L’obbiettivo del lobbying finanziario quando attacca le pensioni, è di impoverire i lavoratori e i ceti medi. La povertà rafforza la dipendenza: il rapporto gerarchico basilare è quello tra ricchi e poveri.
In Francia la “riforma” delle pensioni imposta da Macron in obbedienza alle direttive del Fmi, ha determinato un’opposizione energica e di una durata inaspettata. Per inciso, nel caso che rivolte simili avvenissero in Paesi come l’Iran o il Venezuela, ciò sarebbe considerato motivo sufficiente dalla sedicente “Comunità Internazionale” per imporre un intervento militare o sanzioni in difesa dei diritti umani.
Almeno in Francia la propaganda lobbistica non è bastata e il sospetto che gli allarmismi sul buco previdenziale abbiano altri scopi comincia a diventare senso comune. Attaccando le pensioni il lobbying colpisce un fondamentale ammortizzatore sociale, un fattore di equilibrio che per decenni ha funzionato per smussare le tensioni e per impedire che intere parti della popolazione sprofondassero verso il basso. Un intero sistema di mediazione sociale viene oggi liquidato con la prospettiva di poterlo sostituire con strumenti di controllo tecnologico.

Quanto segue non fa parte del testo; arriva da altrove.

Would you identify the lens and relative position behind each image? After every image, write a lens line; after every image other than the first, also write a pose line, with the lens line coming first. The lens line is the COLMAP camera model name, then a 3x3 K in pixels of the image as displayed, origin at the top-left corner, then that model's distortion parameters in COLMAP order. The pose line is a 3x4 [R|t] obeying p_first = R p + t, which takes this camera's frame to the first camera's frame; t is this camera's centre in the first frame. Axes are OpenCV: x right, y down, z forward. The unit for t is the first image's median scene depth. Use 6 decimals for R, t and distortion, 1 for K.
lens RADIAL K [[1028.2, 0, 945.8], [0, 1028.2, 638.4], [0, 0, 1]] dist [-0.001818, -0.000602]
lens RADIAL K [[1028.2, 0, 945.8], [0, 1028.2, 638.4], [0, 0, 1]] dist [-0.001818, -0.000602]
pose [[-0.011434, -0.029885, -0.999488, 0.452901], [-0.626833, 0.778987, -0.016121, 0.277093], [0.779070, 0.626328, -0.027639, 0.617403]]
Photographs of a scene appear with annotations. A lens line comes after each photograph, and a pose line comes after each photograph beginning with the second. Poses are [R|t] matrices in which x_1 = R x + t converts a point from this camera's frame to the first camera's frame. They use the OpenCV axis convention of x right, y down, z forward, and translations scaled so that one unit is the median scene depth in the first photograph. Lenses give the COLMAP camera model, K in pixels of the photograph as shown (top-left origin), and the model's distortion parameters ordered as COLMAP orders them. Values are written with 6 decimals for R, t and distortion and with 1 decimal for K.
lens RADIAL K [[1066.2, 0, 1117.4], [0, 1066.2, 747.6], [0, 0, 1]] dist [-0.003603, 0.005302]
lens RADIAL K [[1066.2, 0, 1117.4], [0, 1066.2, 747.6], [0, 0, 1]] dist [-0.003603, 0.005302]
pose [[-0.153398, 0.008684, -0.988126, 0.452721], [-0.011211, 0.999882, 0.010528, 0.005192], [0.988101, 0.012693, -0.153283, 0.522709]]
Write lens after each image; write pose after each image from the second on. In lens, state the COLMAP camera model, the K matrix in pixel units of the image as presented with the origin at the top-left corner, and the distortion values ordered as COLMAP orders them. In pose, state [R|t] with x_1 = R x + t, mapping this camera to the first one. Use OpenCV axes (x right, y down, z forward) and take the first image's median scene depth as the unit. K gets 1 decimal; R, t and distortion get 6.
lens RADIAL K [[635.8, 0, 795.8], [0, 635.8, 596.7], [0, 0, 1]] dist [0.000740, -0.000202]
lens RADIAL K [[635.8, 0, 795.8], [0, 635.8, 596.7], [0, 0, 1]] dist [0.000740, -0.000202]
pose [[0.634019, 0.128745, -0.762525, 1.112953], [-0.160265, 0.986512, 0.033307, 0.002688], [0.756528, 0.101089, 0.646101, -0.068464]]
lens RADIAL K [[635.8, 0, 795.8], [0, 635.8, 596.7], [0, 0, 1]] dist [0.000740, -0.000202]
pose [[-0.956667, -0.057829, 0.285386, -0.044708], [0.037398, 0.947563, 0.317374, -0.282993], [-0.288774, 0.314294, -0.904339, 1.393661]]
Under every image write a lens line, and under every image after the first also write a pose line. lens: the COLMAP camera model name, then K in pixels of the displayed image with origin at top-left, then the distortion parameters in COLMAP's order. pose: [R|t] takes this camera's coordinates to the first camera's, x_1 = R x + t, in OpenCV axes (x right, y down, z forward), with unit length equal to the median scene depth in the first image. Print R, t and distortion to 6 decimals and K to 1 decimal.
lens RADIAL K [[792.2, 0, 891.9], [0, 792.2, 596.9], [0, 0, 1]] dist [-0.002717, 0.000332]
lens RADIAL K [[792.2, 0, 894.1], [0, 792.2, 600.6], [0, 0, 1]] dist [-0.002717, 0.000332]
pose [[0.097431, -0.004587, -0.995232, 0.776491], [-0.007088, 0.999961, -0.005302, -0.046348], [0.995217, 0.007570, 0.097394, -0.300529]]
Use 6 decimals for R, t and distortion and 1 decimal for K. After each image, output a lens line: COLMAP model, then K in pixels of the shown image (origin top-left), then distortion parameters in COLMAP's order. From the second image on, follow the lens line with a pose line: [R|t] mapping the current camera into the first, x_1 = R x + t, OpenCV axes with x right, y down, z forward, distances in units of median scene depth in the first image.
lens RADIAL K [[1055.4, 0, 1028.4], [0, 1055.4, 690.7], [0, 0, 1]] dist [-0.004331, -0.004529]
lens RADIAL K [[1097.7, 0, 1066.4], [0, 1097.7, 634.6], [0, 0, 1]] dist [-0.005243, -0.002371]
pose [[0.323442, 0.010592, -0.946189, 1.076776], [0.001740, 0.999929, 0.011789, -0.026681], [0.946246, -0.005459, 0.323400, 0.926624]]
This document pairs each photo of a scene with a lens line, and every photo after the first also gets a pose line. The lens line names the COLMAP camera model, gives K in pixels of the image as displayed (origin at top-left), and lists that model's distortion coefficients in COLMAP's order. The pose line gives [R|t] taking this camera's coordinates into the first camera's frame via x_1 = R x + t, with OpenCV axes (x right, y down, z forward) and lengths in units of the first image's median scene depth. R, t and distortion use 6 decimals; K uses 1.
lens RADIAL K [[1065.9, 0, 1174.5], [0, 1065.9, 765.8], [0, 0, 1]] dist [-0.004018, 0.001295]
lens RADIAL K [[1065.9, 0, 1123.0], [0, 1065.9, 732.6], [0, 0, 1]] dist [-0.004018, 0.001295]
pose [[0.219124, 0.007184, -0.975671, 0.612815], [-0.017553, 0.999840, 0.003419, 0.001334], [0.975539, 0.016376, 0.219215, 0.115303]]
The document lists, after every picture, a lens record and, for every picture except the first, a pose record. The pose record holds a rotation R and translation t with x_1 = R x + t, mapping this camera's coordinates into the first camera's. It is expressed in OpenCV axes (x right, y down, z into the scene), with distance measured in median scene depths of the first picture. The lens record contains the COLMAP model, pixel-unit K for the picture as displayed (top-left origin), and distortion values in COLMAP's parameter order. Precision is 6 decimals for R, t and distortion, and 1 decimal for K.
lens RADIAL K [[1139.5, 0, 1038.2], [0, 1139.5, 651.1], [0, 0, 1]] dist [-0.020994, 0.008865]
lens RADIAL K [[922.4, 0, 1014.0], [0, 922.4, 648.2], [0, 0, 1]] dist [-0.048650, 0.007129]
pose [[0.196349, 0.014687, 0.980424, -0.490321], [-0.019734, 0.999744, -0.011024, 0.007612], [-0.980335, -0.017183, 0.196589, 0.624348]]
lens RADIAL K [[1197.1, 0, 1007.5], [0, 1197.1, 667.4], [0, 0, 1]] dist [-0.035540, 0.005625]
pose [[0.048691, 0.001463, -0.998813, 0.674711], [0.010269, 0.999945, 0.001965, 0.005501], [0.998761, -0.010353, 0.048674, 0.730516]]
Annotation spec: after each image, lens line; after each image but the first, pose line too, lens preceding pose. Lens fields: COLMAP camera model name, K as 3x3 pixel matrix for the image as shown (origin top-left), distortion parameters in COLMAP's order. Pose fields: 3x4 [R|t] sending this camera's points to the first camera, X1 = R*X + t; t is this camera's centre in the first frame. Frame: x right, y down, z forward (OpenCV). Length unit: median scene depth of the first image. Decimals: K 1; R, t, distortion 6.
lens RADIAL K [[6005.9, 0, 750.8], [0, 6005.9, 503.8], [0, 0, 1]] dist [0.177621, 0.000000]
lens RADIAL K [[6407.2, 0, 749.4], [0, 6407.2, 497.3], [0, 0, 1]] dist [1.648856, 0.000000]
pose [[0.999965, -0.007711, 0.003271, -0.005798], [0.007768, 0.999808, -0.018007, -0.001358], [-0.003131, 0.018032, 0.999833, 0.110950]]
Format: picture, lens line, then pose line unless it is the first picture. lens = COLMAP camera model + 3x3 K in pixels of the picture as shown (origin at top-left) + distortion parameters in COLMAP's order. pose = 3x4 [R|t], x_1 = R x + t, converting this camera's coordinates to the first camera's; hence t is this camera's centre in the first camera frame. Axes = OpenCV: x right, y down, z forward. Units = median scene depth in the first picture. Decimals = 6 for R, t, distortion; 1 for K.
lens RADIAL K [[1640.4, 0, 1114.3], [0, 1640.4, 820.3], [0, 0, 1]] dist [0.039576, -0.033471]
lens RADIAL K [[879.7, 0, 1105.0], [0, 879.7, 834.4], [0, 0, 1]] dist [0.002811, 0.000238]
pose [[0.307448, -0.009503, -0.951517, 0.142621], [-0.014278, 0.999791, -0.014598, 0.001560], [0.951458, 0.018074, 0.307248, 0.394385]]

La pauperizzazione non crea alle oligarchie alcun problema morale poiché il divario di classe viene da loro percepito come una differenza razziale. L’idea che le classi dominanti condividano con i propri dominati un senso di comune umanità, è una pia illusione. Il razzismo non riguarda solo il colore della pelle o i tratti somatici, bensì è una visione complessiva dei rapporti sociali. Ma le attuali oligarchie finanziarie sono ancora più sradicate dai territori in confronto alle oligarchie che le avevano storicamente precedute. Ciò comincia a mettere in questione la stessa nozione di società.